- A Comissão Parlamentar de Inquérito (CPI) do Instituto Nacional do Seguro Social (INSS) investiga fraudes no sistema de aposentadorias, focando em irregularidades durante a gestão de Jair Bolsonaro.
- Um acordo entre governistas e opositores blindou Frei Chico, irmão do presidente Luiz Inácio Lula da Silva, de convocação.
- A investigação se estenderá ao governo de Dilma Rousseff, começando em 2015.
- O plano de trabalho da comissão, liderada pelo senador Carlos Viana, prevê que a apuração inicie em 2015.
- A oposição apresentou mais de 800 requerimentos, incluindo convocações de ex-ministros e antigos presidentes do INSS.
A CPI do INSS, agora sob a liderança da oposição, está investigando fraudes no sistema de aposentadorias, com foco em irregularidades que surgiram durante a gestão de Jair Bolsonaro. Um acordo recente entre governistas e opositores resultou na proteção de Frei Chico, irmão do presidente Luiz Inácio Lula da Silva, de uma convocação, enquanto a investigação se estenderá ao governo de Dilma Rousseff, iniciando em 2015.

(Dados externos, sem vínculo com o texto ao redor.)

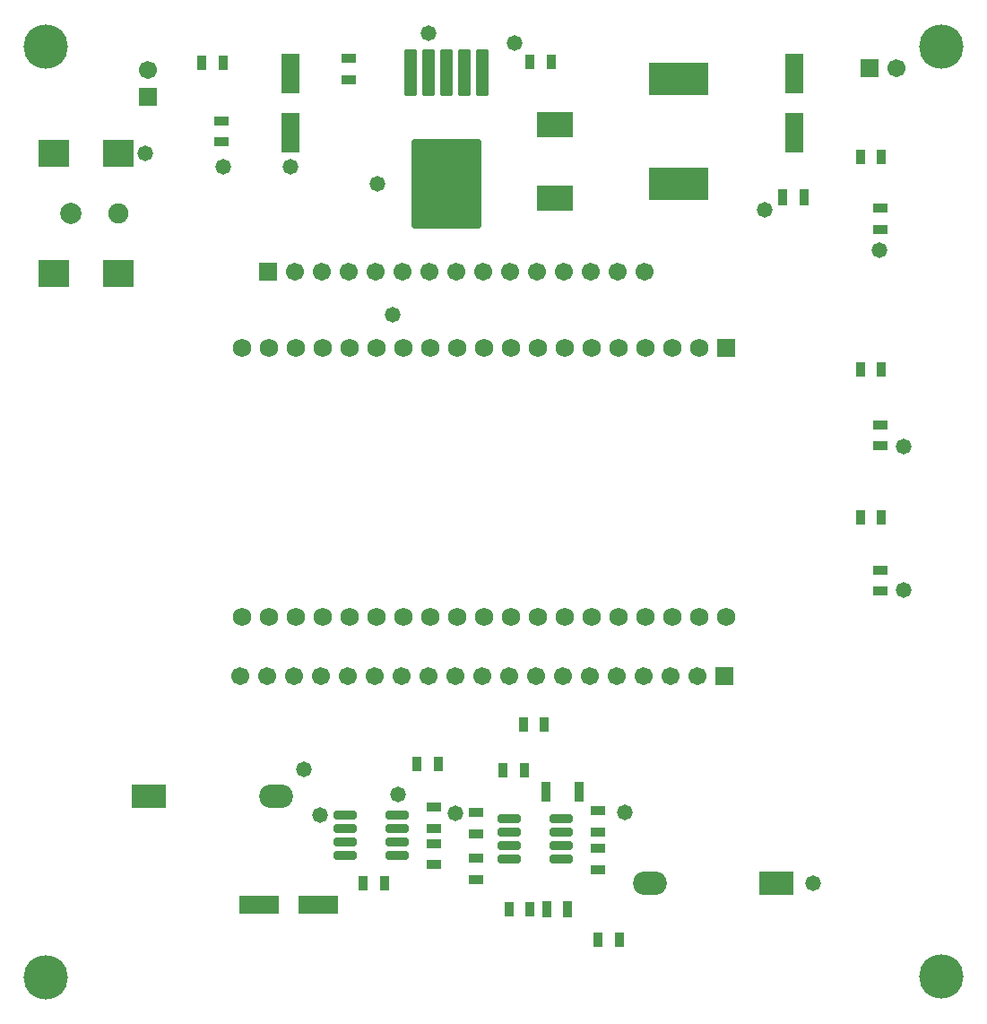
<source format=gts>
G04*
G04 #@! TF.GenerationSoftware,Altium Limited,Altium Designer,22.3.1 (43)*
G04*
G04 Layer_Color=8388736*
%FSLAX23Y23*%
%MOIN*%
G70*
G04*
G04 #@! TF.SameCoordinates,1274CE9F-09AF-47AB-B1D0-44CBEC0A274A*
G04*
G04*
G04 #@! TF.FilePolarity,Negative*
G04*
G01*
G75*
%ADD18R,0.036X0.058*%
%ADD19R,0.221X0.122*%
%ADD20R,0.133X0.097*%
%ADD21R,0.058X0.036*%
%ADD22R,0.071X0.146*%
%ADD23R,0.058X0.036*%
%ADD24R,0.118X0.102*%
G04:AMPARAMS|DCode=25|XSize=86mil|YSize=32mil|CornerRadius=7mil|HoleSize=0mil|Usage=FLASHONLY|Rotation=180.000|XOffset=0mil|YOffset=0mil|HoleType=Round|Shape=RoundedRectangle|*
%AMROUNDEDRECTD25*
21,1,0.086,0.018,0,0,180.0*
21,1,0.072,0.032,0,0,180.0*
1,1,0.014,-0.036,0.009*
1,1,0.014,0.036,0.009*
1,1,0.014,0.036,-0.009*
1,1,0.014,-0.036,-0.009*
%
%ADD25ROUNDEDRECTD25*%
%ADD26R,0.036X0.072*%
%ADD27R,0.036X0.059*%
%ADD28R,0.146X0.071*%
G04:AMPARAMS|DCode=29|XSize=260mil|YSize=331mil|CornerRadius=7mil|HoleSize=0mil|Usage=FLASHONLY|Rotation=0.000|XOffset=0mil|YOffset=0mil|HoleType=Round|Shape=RoundedRectangle|*
%AMROUNDEDRECTD29*
21,1,0.260,0.318,0,0,0.0*
21,1,0.247,0.331,0,0,0.0*
1,1,0.013,0.123,-0.159*
1,1,0.013,-0.123,-0.159*
1,1,0.013,-0.123,0.159*
1,1,0.013,0.123,0.159*
%
%ADD29ROUNDEDRECTD29*%
G04:AMPARAMS|DCode=30|XSize=47mil|YSize=171mil|CornerRadius=6mil|HoleSize=0mil|Usage=FLASHONLY|Rotation=0.000|XOffset=0mil|YOffset=0mil|HoleType=Round|Shape=RoundedRectangle|*
%AMROUNDEDRECTD30*
21,1,0.047,0.159,0,0,0.0*
21,1,0.035,0.171,0,0,0.0*
1,1,0.012,0.018,-0.080*
1,1,0.012,-0.018,-0.080*
1,1,0.012,-0.018,0.080*
1,1,0.012,0.018,0.080*
%
%ADD30ROUNDEDRECTD30*%
%ADD31O,0.126X0.087*%
%ADD32R,0.126X0.087*%
%ADD33R,0.067X0.067*%
%ADD34C,0.067*%
%ADD35R,0.067X0.067*%
%ADD36C,0.079*%
%ADD37C,0.075*%
%ADD38C,0.069*%
%ADD39R,0.069X0.069*%
%ADD40C,0.165*%
%ADD41C,0.058*%
D18*
X4594Y4355D02*
D03*
X4673D02*
D03*
X3365Y4709D02*
D03*
X3444D02*
D03*
X2225Y4704D02*
D03*
X2146D02*
D03*
X4594Y3015D02*
D03*
X4673D02*
D03*
X3266Y2075D02*
D03*
X3345D02*
D03*
X3620Y1445D02*
D03*
X3699D02*
D03*
X3287Y1560D02*
D03*
X3366D02*
D03*
X3024Y2100D02*
D03*
X2945D02*
D03*
X3341Y2245D02*
D03*
X3420D02*
D03*
X2825Y1655D02*
D03*
X2746D02*
D03*
X4673Y3565D02*
D03*
X4594D02*
D03*
D19*
X3920Y4255D02*
D03*
Y4645D02*
D03*
D20*
X3460Y4203D02*
D03*
Y4475D02*
D03*
D21*
X2693Y4721D02*
D03*
Y4642D02*
D03*
X3165Y1749D02*
D03*
Y1670D02*
D03*
Y1919D02*
D03*
Y1840D02*
D03*
X3620Y1706D02*
D03*
Y1785D02*
D03*
X3010Y1803D02*
D03*
Y1724D02*
D03*
X3620Y1845D02*
D03*
Y1924D02*
D03*
X3010Y1860D02*
D03*
Y1939D02*
D03*
D22*
X2474Y4665D02*
D03*
Y4445D02*
D03*
X4350Y4665D02*
D03*
Y4445D02*
D03*
D23*
X2219Y4490D02*
D03*
Y4411D02*
D03*
X4667Y2820D02*
D03*
Y2741D02*
D03*
Y3360D02*
D03*
Y3281D02*
D03*
Y4165D02*
D03*
Y4086D02*
D03*
D24*
X1595Y4370D02*
D03*
X1835D02*
D03*
Y3921D02*
D03*
X1595D02*
D03*
D25*
X2678Y1758D02*
D03*
Y1808D02*
D03*
Y1858D02*
D03*
Y1908D02*
D03*
X2872D02*
D03*
Y1858D02*
D03*
Y1808D02*
D03*
Y1758D02*
D03*
X3482Y1745D02*
D03*
Y1795D02*
D03*
Y1845D02*
D03*
Y1895D02*
D03*
X3288D02*
D03*
Y1845D02*
D03*
Y1795D02*
D03*
Y1745D02*
D03*
D26*
X3550Y1995D02*
D03*
X3424D02*
D03*
D27*
X3428Y1560D02*
D03*
X3506D02*
D03*
X4306Y4205D02*
D03*
X4385D02*
D03*
D28*
X2360Y1575D02*
D03*
X2580D02*
D03*
D29*
X3056Y4256D02*
D03*
D30*
X2922Y4668D02*
D03*
X2989D02*
D03*
X3056D02*
D03*
X3122D02*
D03*
X3189D02*
D03*
D31*
X2421Y1980D02*
D03*
X3811Y1655D02*
D03*
D32*
X1949Y1980D02*
D03*
X4283Y1655D02*
D03*
D33*
X4630Y4684D02*
D03*
X2393Y3930D02*
D03*
X4090Y2425D02*
D03*
D34*
X4730Y4684D02*
D03*
X1945Y4680D02*
D03*
X2493Y3930D02*
D03*
X2593D02*
D03*
X2693D02*
D03*
X2793D02*
D03*
X2893D02*
D03*
X2993D02*
D03*
X3093D02*
D03*
X3193D02*
D03*
X3293D02*
D03*
X3393D02*
D03*
X3493D02*
D03*
X3593D02*
D03*
X3693D02*
D03*
X3793D02*
D03*
X3990Y2425D02*
D03*
X3890D02*
D03*
X3790D02*
D03*
X3690D02*
D03*
X3590D02*
D03*
X3490D02*
D03*
X3390D02*
D03*
X3290D02*
D03*
X3190D02*
D03*
X3090D02*
D03*
X2990D02*
D03*
X2890D02*
D03*
X2790D02*
D03*
X2690D02*
D03*
X2590D02*
D03*
X2490D02*
D03*
X2390D02*
D03*
X2290D02*
D03*
D35*
X1945Y4580D02*
D03*
D36*
X1658Y4146D02*
D03*
D37*
X1835D02*
D03*
D38*
X2294Y2645D02*
D03*
X2394D02*
D03*
X2494D02*
D03*
X2594D02*
D03*
X2694D02*
D03*
X2794D02*
D03*
X2894D02*
D03*
X2994D02*
D03*
X3094D02*
D03*
X3194D02*
D03*
X3294D02*
D03*
X3394D02*
D03*
X3494D02*
D03*
X3594D02*
D03*
X3694D02*
D03*
X3794D02*
D03*
X3894D02*
D03*
X3994D02*
D03*
X4094D02*
D03*
X2394Y3645D02*
D03*
X2494D02*
D03*
X2594D02*
D03*
X2694D02*
D03*
X2794D02*
D03*
X2894D02*
D03*
X2994D02*
D03*
X3094D02*
D03*
X3194D02*
D03*
X3294D02*
D03*
X3394D02*
D03*
X3494D02*
D03*
X3594D02*
D03*
X3694D02*
D03*
X3794D02*
D03*
X3894D02*
D03*
X2294D02*
D03*
X3994D02*
D03*
D39*
X4094D02*
D03*
D40*
X1565Y4765D02*
D03*
Y1305D02*
D03*
X4895Y1310D02*
D03*
Y4765D02*
D03*
D41*
X3720Y1920D02*
D03*
X2225Y4320D02*
D03*
X2875Y1985D02*
D03*
X2585Y1910D02*
D03*
X3090Y1915D02*
D03*
X2525Y2080D02*
D03*
X4420Y1655D02*
D03*
X4755Y3280D02*
D03*
Y2745D02*
D03*
X4665Y4010D02*
D03*
X4240Y4160D02*
D03*
X2800Y4255D02*
D03*
X2475Y4320D02*
D03*
X1935Y4370D02*
D03*
X2855Y3770D02*
D03*
X2990Y4815D02*
D03*
X3310Y4780D02*
D03*
M02*

</source>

O plano de trabalho da comissão, liderada pelo senador Carlos Viana (Podemos-MG), prevê que a apuração comece em 2015. A base governista aceitou a ampliação do escopo da investigação em troca da blindagem de Frei Chico, que é vice-presidente do Sindicato Nacional dos Aposentados, Pensionistas e Idosos (Sindnapi). Ele foi mencionado em um relatório da Controladoria-Geral da União (CGU) sobre possíveis fraudes, mas não está sendo investigado. O sindicato nega qualquer irregularidade.
O acordo foi visto como uma “grande vitória” pelos parlamentares da base, que acreditam que isso permitirá uma maior articulação para barrar convocações indesejadas. A votação de requerimentos na CPI ocorrerá em bloco, garantindo que Frei Chico não seja convocado sem evidências concretas. Viana afirmou que não haverá convocações sem provas suficientes de participação.

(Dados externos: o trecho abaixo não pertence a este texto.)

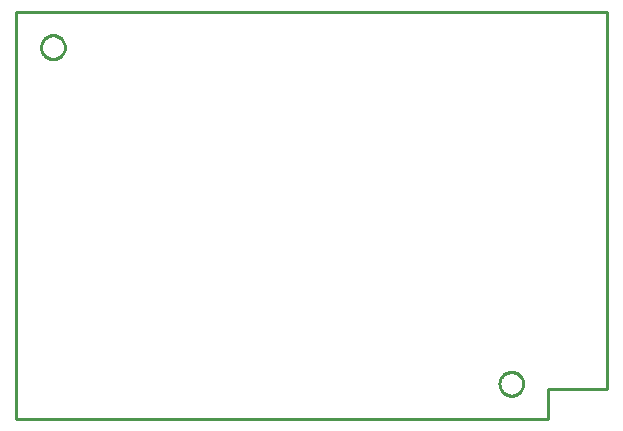
<source format=gbr>
G04 EAGLE Gerber RS-274X export*
G75*
%MOMM*%
%FSLAX34Y34*%
%LPD*%
%IN*%
%IPPOS*%
%AMOC8*
5,1,8,0,0,1.08239X$1,22.5*%
G01*
%ADD10C,0.254000*%


D10*
X-1000Y0D02*
X449000Y0D01*
X449000Y25400D01*
X499000Y25400D01*
X499000Y345000D01*
X-1000Y345000D01*
X-1000Y0D01*
X428000Y29563D02*
X427924Y28694D01*
X427772Y27834D01*
X427546Y26990D01*
X427248Y26170D01*
X426879Y25378D01*
X426442Y24622D01*
X425941Y23907D01*
X425380Y23238D01*
X424762Y22620D01*
X424093Y22059D01*
X423378Y21558D01*
X422622Y21121D01*
X421830Y20752D01*
X421010Y20454D01*
X420166Y20228D01*
X419307Y20076D01*
X418437Y20000D01*
X417563Y20000D01*
X416694Y20076D01*
X415834Y20228D01*
X414990Y20454D01*
X414170Y20752D01*
X413378Y21121D01*
X412622Y21558D01*
X411907Y22059D01*
X411238Y22620D01*
X410620Y23238D01*
X410059Y23907D01*
X409558Y24622D01*
X409121Y25378D01*
X408752Y26170D01*
X408454Y26990D01*
X408228Y27834D01*
X408076Y28694D01*
X408000Y29563D01*
X408000Y30437D01*
X408076Y31307D01*
X408228Y32166D01*
X408454Y33010D01*
X408752Y33830D01*
X409121Y34622D01*
X409558Y35378D01*
X410059Y36093D01*
X410620Y36762D01*
X411238Y37380D01*
X411907Y37941D01*
X412622Y38442D01*
X413378Y38879D01*
X414170Y39248D01*
X414990Y39546D01*
X415834Y39772D01*
X416694Y39924D01*
X417563Y40000D01*
X418437Y40000D01*
X419307Y39924D01*
X420166Y39772D01*
X421010Y39546D01*
X421830Y39248D01*
X422622Y38879D01*
X423378Y38442D01*
X424093Y37941D01*
X424762Y37380D01*
X425380Y36762D01*
X425941Y36093D01*
X426442Y35378D01*
X426879Y34622D01*
X427248Y33830D01*
X427546Y33010D01*
X427772Y32166D01*
X427924Y31307D01*
X428000Y30437D01*
X428000Y29563D01*
X40000Y314563D02*
X39924Y313694D01*
X39772Y312834D01*
X39546Y311990D01*
X39248Y311170D01*
X38879Y310378D01*
X38442Y309622D01*
X37941Y308907D01*
X37380Y308238D01*
X36762Y307620D01*
X36093Y307059D01*
X35378Y306558D01*
X34622Y306121D01*
X33830Y305752D01*
X33010Y305454D01*
X32166Y305228D01*
X31307Y305076D01*
X30437Y305000D01*
X29563Y305000D01*
X28694Y305076D01*
X27834Y305228D01*
X26990Y305454D01*
X26170Y305752D01*
X25378Y306121D01*
X24622Y306558D01*
X23907Y307059D01*
X23238Y307620D01*
X22620Y308238D01*
X22059Y308907D01*
X21558Y309622D01*
X21121Y310378D01*
X20752Y311170D01*
X20454Y311990D01*
X20228Y312834D01*
X20076Y313694D01*
X20000Y314563D01*
X20000Y315437D01*
X20076Y316307D01*
X20228Y317166D01*
X20454Y318010D01*
X20752Y318830D01*
X21121Y319622D01*
X21558Y320378D01*
X22059Y321093D01*
X22620Y321762D01*
X23238Y322380D01*
X23907Y322941D01*
X24622Y323442D01*
X25378Y323879D01*
X26170Y324248D01*
X26990Y324546D01*
X27834Y324772D01*
X28694Y324924D01*
X29563Y325000D01*
X30437Y325000D01*
X31307Y324924D01*
X32166Y324772D01*
X33010Y324546D01*
X33830Y324248D01*
X34622Y323879D01*
X35378Y323442D01*
X36093Y322941D01*
X36762Y322380D01*
X37380Y321762D01*
X37941Y321093D01*
X38442Y320378D01*
X38879Y319622D01*
X39248Y318830D01*
X39546Y318010D01*
X39772Y317166D01*
X39924Y316307D01*
X40000Y315437D01*
X40000Y314563D01*
M02*

</source>
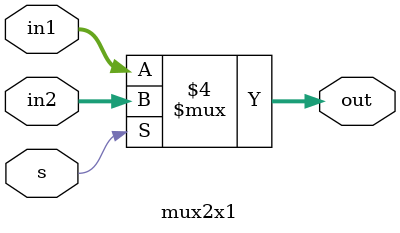
<source format=v>
module mux2x1(
	input wire [32:0] in1,
	input wire [32:0] in2,
	input wire s,
	output reg [32:0] out
);

always @(*) begin
	if(s==0)
		out <= in1;
	else
		out <= in2;
end 
endmodule 
</source>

Nos bastidores, o governo busca minimizar os danos políticos após a oposição assumir o comando da comissão. A presidência e a relatoria estão nas mãos de críticos do governo, o que aumenta a pressão sobre a base governista. A oposição, por sua vez, mantém uma pauta extensa, com mais de 800 requerimentos apresentados, incluindo convocações de ex-ministros e antigos presidentes do INSS.